Above: Cargill CBU at Santarem Terminal, operating at maximum capacity.
On 1 September 2023, USDA (US Department of Agriculture) confirmed that Brazil was for a second year the main corn exporter. This development is the result of a growth in continuous production, and is being supported by logistic expansions at ports in the north of the country, writes Paulo Lemgruber, INTEROCEAN Engenharia.
Mainly using inland navigation that started 30 years ago, Madeira river inland navigation for grains feed the new private harbours enterprises that are currently operating at Itacoatiara, Santarem, Vila do Conde and Santana harbour complexes. The Itaqui harbour is serviced by railway from the eastern farming region as well as by roads.
These new logistical options support the farmers’ best priorities to enlarge productions, originally of soya and lately corn. It’s also of key importance that the USA is using more corn for ethanol, in the same way that Brazil uses sugar cane production for clean fuel — a far better environmental solution than Europe’s electrical generation mainly by coal power plants.

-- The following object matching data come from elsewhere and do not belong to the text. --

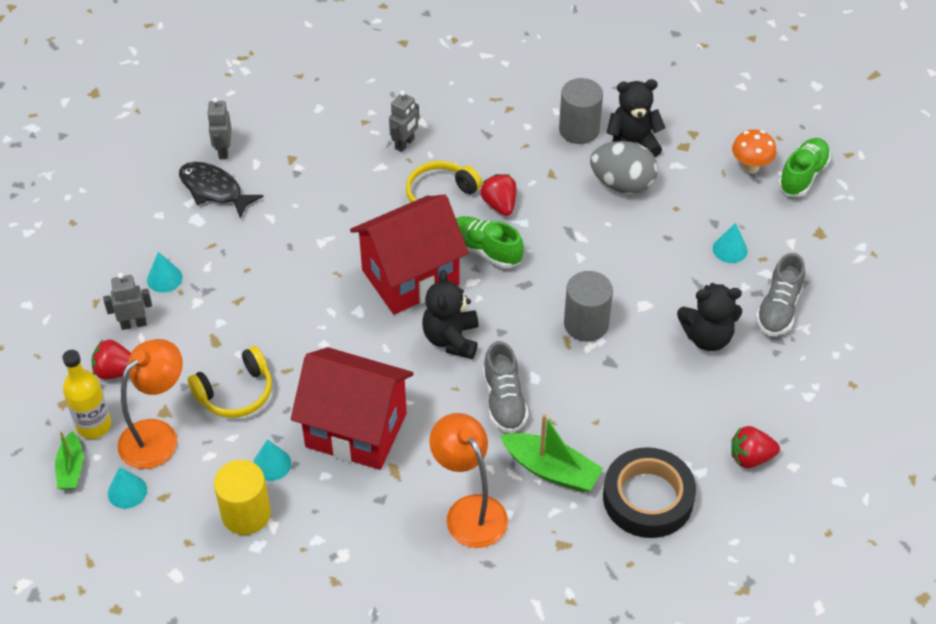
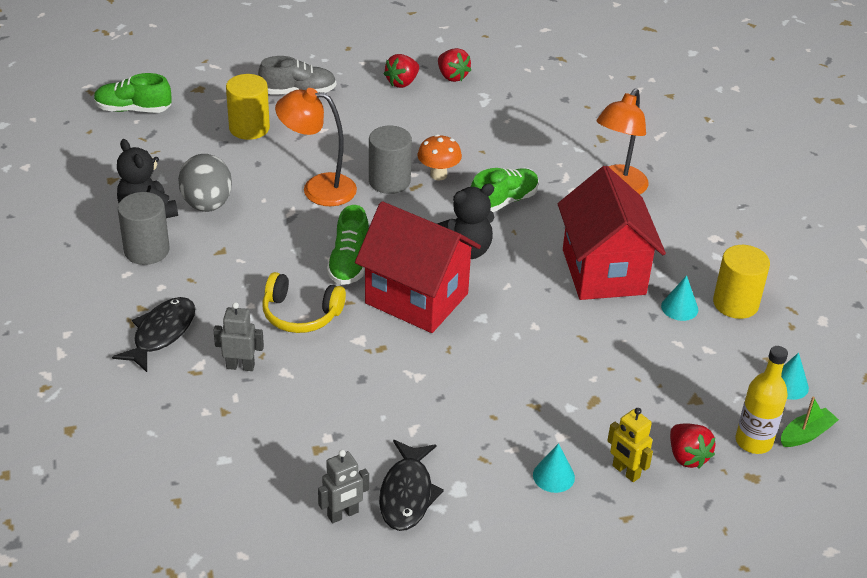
camera: 120 degrees left, 10 degrees down
grey robot [103,273,152,330] -> yellow robot [607,408,653,482]
orange lamp [117,339,183,469] -> orange lamp moved to [275,88,357,206]
yellow headphones [188,346,272,418] -> none
red strawberry [480,174,516,216] -> red strawberry moved to [384,54,419,88]
grey shoe [483,341,529,433] -> green shoe [471,168,539,212]
green boat [500,414,603,492] -> none
black tape [603,447,696,538] -> none
black teddy bear [677,283,742,351] -> none
turquoise cone [713,223,748,263] -> yellow cylinder [226,74,270,140]
orange mushroom [732,129,777,174] -> orange mushroom moved to [418,134,462,180]
none -> black fish [112,297,195,372]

Amazonian inland navigation has been driven by modern azimuthal pusher boats that operate more reliable at higher speed than conventional pushers. They provided better convoy controls at the bends and narrows of wild waterways subject to expressive flood currents and depths exceeding 18m at Madeira, 23m at Amazon and 7m at Tapajos rivers, the main waterways from Central North to the world, providing the extra production required by world market. Nowadays 80% of grains and also minerals at South American waterways use azimuthal propulsion pushers, both within Amazonian and Mercosul (Paraguay-Parana rivers down to Argentina and Uruguay terminals).
The long-recognized competitiveness of Brazilian farm inner fields is being supported by the best technologies for the modern pusher hulls that are being used for inland navigation and in harbours. These provide hydrodynamic protection against floating wood debris, as well as new barge standards that are bigger than those that are feasible in the USA — due to lock restrictions which do not affect both Amazonian and Mercosul waterways, with only one dam with locks at both North and South rivers.
Several barges are 3,000dwt and some are even bigger at 3,500dwt, improving logistical handling during loading, navigation and unloading operations. This combines with extensive use of the modern continuous ship-unloading (CSU) technology from Siwertell. This technology ensures no leaking, no dust and superior performance compared with other solutions. At the Santarem terminal, Cargill has replaced two pneumatic unloaders with a single CSU with triple capacity and the same energy consumption — this is a big improvement that is already in use for unloading 80% of inland grain barges.
TGPM Floating Terminal (ADM & GLENCORE ) at Para river with
two roofed barges for SIWERTELL barge unloader 1,800tph
Cargill’s CBU (continuous barge unloader) is installed at the floating terminal, designed by INTEROCEAN, at Santarem. It is used in all weathers and river levels, and has a roof to protect it at all times from the weather during rain. CSUs and CBUs with capacities from 1,200tph (tonnes per hour) to 1,800tph are in operation at five Amazonian terminals, but installations offering 3,500tph will be in operation soon.
The USA’s internal corn market consumption boosting international prices, combined with new inland logistics in the north, makes more corn plantations feasible using fertilizer.
Considering Brazil’s outstanding clean energy sources (hydropowers exceed 52%, followed by wind and solar clean sources providing about 30%, plus the biomass 15% and only 1% nuclear) thermo diesel is only used by 2% isolated sites within the Amazonian region. However, some of them are being replaced by LNG (liquefied natural gas).
The seasonal forest fires as result of warm equatorial weather are far from the catastrophic situations presently seen in more developed countries areas Hawaii, Greece, California, Canada, France and Spain.
A 5x5 UNITAPAJOS (BUNGE & AMAGGI ) convoy 50,000dwt designed by Brazilian INTEROCEAN. At Tapajos-Amazon-Para the river is subject to waves
because of Amazonian storms. The hatch covers with aluminium light weight fast handling, supplied by Belgian manufactures
Blommaert, provides full hold access during fast loading and unloading operation and provides safe watertightness.
More inland navigation transportation volumes in the north decreases pressures on trucking and railways (which have far bigger diesel oil consumptions and gas emissions, not to mention the social impact and road damage, resulting in more accidents and casualties at crowded south Brazilian roads and cities). The southern farmers will also enjoy less crowded harbours when more cargo moves to the north from inland western areas, that will continue to grow as Brazil is only using 13% of the country’s land for plantation. Besides about 25% for cattle, it’s a wise assumption that a move towards more farmland will continue, increasing Brazil’s production and feeding a still hungry world. This will inevitably be followed by inland fleet expansions and more exports of soya, corn, cotton, sugar, orange juice, coffee, rice, fruit, as well as beef, poultry, pork meat and soon fish from farms.